*** SOURCE

Après une absence de près de 10 ans, La Grappe métropolitaine de la mode a relancé cette année la Semaine Mode de Montréal. Le Collège LaSalle en a profité pour offrir à ses étudiants et au grand public une conférence de type panel, le 15 septembre dernier.
La conférence, animée par Natalie Rivière, PDG de l’agence de communication Commetta, a permis aux panelistes, Josiane Stratis et Marie-Josée Trempe, d’échanger et de partager sur un sujet encore tabou et trop souvent ignoré: l’échec professionnel. Dans le but de faire bénéficier le public de leurs apprentissages, elles ont discuté ouvertement de leurs échecs professionnels, de leurs états d’esprits face à certains événements et de leurs souhaits pour le futur.
C’est dans le cadre du mouvement mondial F.U.N. (pour Fuckup Nights), qui célèbre les apprentissages tirés des échecs professionnels à travers divers événements et discussions, que cette conférence a eu lieu.
«Un parcours professionnel, ça contient beaucoup de hauts et de bas, et quand on est dans le bas de la courbe, on se sent vraiment dans une situation d'échec», explique Natalie pour ouvrir la discussion. «La résilience, c'est, quand on est au creux de la courbe, de continuer quand même pour remonter», renchérit plus tard Marie-Josée.
Marie-Josée Trempe, présidente fondatrice de l'agence de mannequins Specs, a débuté sa carrière dans le domaine de la mode en tant que maquilleuse professionnelle et y a œuvré pendant plus de 10 ans. Elle a travaillé avec les photographes de mode les plus réputés et pour les plus importants éditeurs de magazines de mode. En 1990, Marie-Josée emprunte un nouveau chemin et fonde la notoire agence de mannequins SPECS.
Mais l’industrie de la mode est une industrie «coriace», comme elle le dit. «Certaines personnes font partie des gens qui glorifient le fait que tu te tues au travail […] J'avais envie de changer les choses, mais on me disait que j’étais une ”mère poule”. Moi, ce que je voulais, c'était de me battre pour les bonnes conditions de mes mannequins.»
Cette mentalité promue par l’industrie a beaucoup affecté Marie-Josée au cours de sa carrière. Elle qui se considère comme une femme «hyper sensible et hyper émotive», elle en est venue à remettre en doute ses valeurs profondes et à penser que c’était elle, l’échec. Elle nous explique d’ailleurs cette dichotomie qui existe dans son métier dans le fait de ressentir certaines émotions dans un cadre de travail: «Certaines émotivités sont valorisées, et d’autres sont vues comme une faiblesse. Le fait de pleurer dans un contexte professionnel, c'est encore très mal vu.»

******
*** MATÉRIEL PRÉSENTÉ

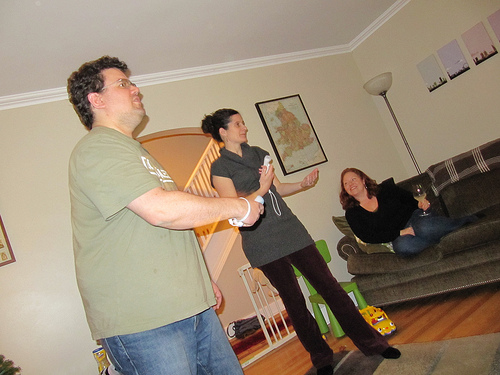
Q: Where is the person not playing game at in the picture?
A: Right side couch.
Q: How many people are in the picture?
A: Three.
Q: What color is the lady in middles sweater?
A: Gray.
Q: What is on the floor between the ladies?
A: Child's toy.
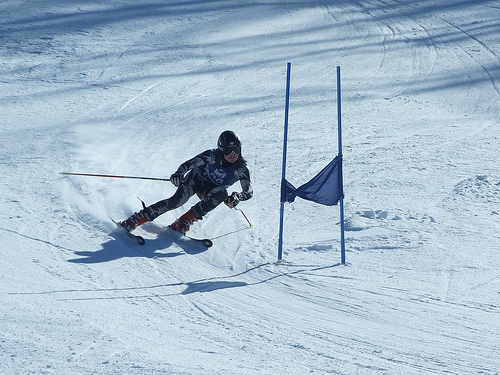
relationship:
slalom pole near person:
[276, 62, 292, 261] [117, 131, 252, 237]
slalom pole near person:
[336, 66, 347, 266] [117, 131, 252, 237]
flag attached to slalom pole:
[281, 157, 340, 204] [276, 62, 292, 261]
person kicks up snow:
[117, 131, 252, 237] [1, 2, 499, 374]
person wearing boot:
[117, 131, 252, 237] [121, 211, 147, 231]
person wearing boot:
[117, 131, 252, 237] [173, 211, 196, 234]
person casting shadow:
[117, 131, 252, 237] [68, 234, 212, 262]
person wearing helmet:
[117, 131, 252, 237] [219, 132, 239, 147]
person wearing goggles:
[117, 131, 252, 237] [221, 145, 241, 154]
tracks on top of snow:
[321, 3, 500, 109] [1, 2, 499, 374]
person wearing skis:
[117, 131, 252, 237] [109, 217, 214, 252]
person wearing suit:
[117, 131, 252, 237] [149, 151, 253, 219]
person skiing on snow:
[117, 131, 252, 237] [1, 2, 499, 374]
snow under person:
[1, 2, 499, 374] [117, 131, 252, 237]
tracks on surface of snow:
[321, 3, 500, 109] [1, 2, 499, 374]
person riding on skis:
[117, 131, 252, 237] [109, 217, 214, 252]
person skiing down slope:
[117, 131, 252, 237] [0, 2, 498, 374]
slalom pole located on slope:
[336, 66, 347, 266] [0, 2, 498, 374]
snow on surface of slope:
[1, 2, 499, 374] [0, 2, 498, 374]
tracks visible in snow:
[321, 3, 500, 109] [1, 2, 499, 374]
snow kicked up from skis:
[1, 2, 499, 374] [109, 217, 214, 252]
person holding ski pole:
[117, 131, 252, 237] [61, 171, 171, 183]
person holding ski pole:
[117, 131, 252, 237] [234, 206, 254, 229]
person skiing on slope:
[117, 131, 252, 237] [0, 2, 498, 374]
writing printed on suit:
[207, 170, 224, 186] [149, 151, 253, 219]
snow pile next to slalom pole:
[342, 210, 436, 233] [336, 66, 347, 266]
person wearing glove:
[117, 131, 252, 237] [169, 174, 185, 187]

******

CONSIGNES:
[a] D'après l'article sur la conférence consacrée à l'échec professionnel, dans quel but les panélistes ont-elles parlé ouvertement de leurs échecs ? Répondez en une à trois phrases.
[b] Rédigez la suite de l'article sur la conférence consacrée à l'échec professionnel, en commençant après sa dernière phrase.

RÉPONSES:
[a] Elles en ont parlé ouvertement pour que le public puisse profiter de ce qu'elles avaient appris de ces échecs.

[b]
Aujourd’hui, la santé mentale est plus souvent abordée, mais elle reste encore taboue, surtout dans certains milieux. Finalement, Marie-Josée s’est accrochée à ses valeurs et a beaucoup appris malgré les doutes que l’industrie de la mode a installés chez elle: «Il suffit de savoir reconnaitre ses limites, et aussi d'apprendre à se connaitre: comment on est quand on va bien versus quand on ne va pas bien. Et quand on ne va pas bien, il faut prendre une pause. Tu n’es pas un échec quand tu t'occupes de ta santé mentale.»
Josiane Stratis, stratège numérique et ancienne influenceure, s’est fait connaître en lançant, en collaboration avec sa sœur jumelle, un blog mode qui est rapidement devenu très populaire. Puis, cette popularité l’a amenée à devenir influenceure, avant d’être pointée du doigt, en 2020, par d’anciennes collaboratrices. Aujourd’hui, Josiane est de retour sur les bancs d’école et travaille comme stratège numérique dans le monde des affaires, une toute autre industrie de celle à laquelle elle a évolué au sein de sa carrière.
Pendant la discussion, Josiane tente de prendre du recul face aux événements qui ont mis fin à sa carrière d’influenceuse un an auparavant et partage avec le public ses regrets, ses pensées et ses apprentissages.
«Je me suis rendu compte qu’il y a beaucoup de limites que je n’ai pas mis. Il y a beaucoup de choses que j'ai laissé aller et je n'aurais pas dû. Donc je dirais que mon plus gros fuckup, ça a vraiment été de vouloir garder la face en tout temps», raconte Josiane. «En tant que femmes, on n'est pas éduquées à mettre nos limites. Encore plus en tant qu'entrepreneures», renchérit Marie-Josée.
Josiane raconte aussi comment elle a vécu les événements qui ont suivis les accusations portées à son égard. Elle s’exprime sur les menaces et les messages d’insultes qu’elle recevait tous les jours. Malgré la détresse psychologique qu’elle a ressentie, Josiane s’est repris en main et entame une nouvelle étape de sa vie: «J’ai eu besoin d’une année de pause pour retrouver la personne que j'étais avant ces événements. Je suis plus mature, et j'ai appris à me connaitre.»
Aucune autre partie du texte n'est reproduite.